Thanks Doug. I am not a specialist in wind energy. I only try to deduce the divergences and convergences in the evaluation methods of current wind turbines and AWES. For now it is difficult to me to reply to your questions. However I think we should distinguish the load from the generator and the aerodynamic drag. Peter Jamieson clearly explains the secondary rotor concept in his book page 128. Otherwise it has to do with Induction factor. The secondary rotors lead to an additional aerodynamic drag in the whole system compared to a wind turbine. But for a flygen AWES (and also for a wind turbine as Peter Jamieson indicates) it can be a solution as the device scales.
By changing the pitch? By changing the trajectory? By changing the orientation of the secondary rotors?
I think the small generator inboard (per each turbine) produces the load.
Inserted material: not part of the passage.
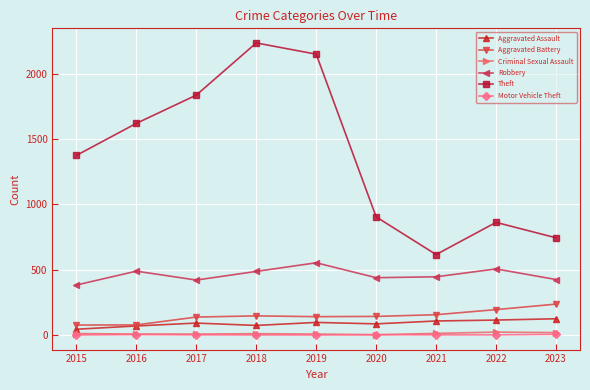

How many lines are shown in the chart?

6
But it is not enough to prevent overspeed.
I am not sure, because 4/27 can be a huge value for an AWES. Makani wing could reach the theoretical 16/27 (slightly less because of the secondary rotors) but it should be far below 4/27 because it harnesses a tiny part of the annulus and nothing inside. In the other hand if reaching Betz limit (16/27) becomes possible within a huge area, that could make a difference. AWES undergo their own weight in addition to efficiency requirement. The space use is another major requirement (imho). However Loyd’s analysis takes into account of the wing area, not the swept area, and states an equivalent efficiency for both drag and lift devices, which does not contradict the 16/27 and 4/27 mentioned above.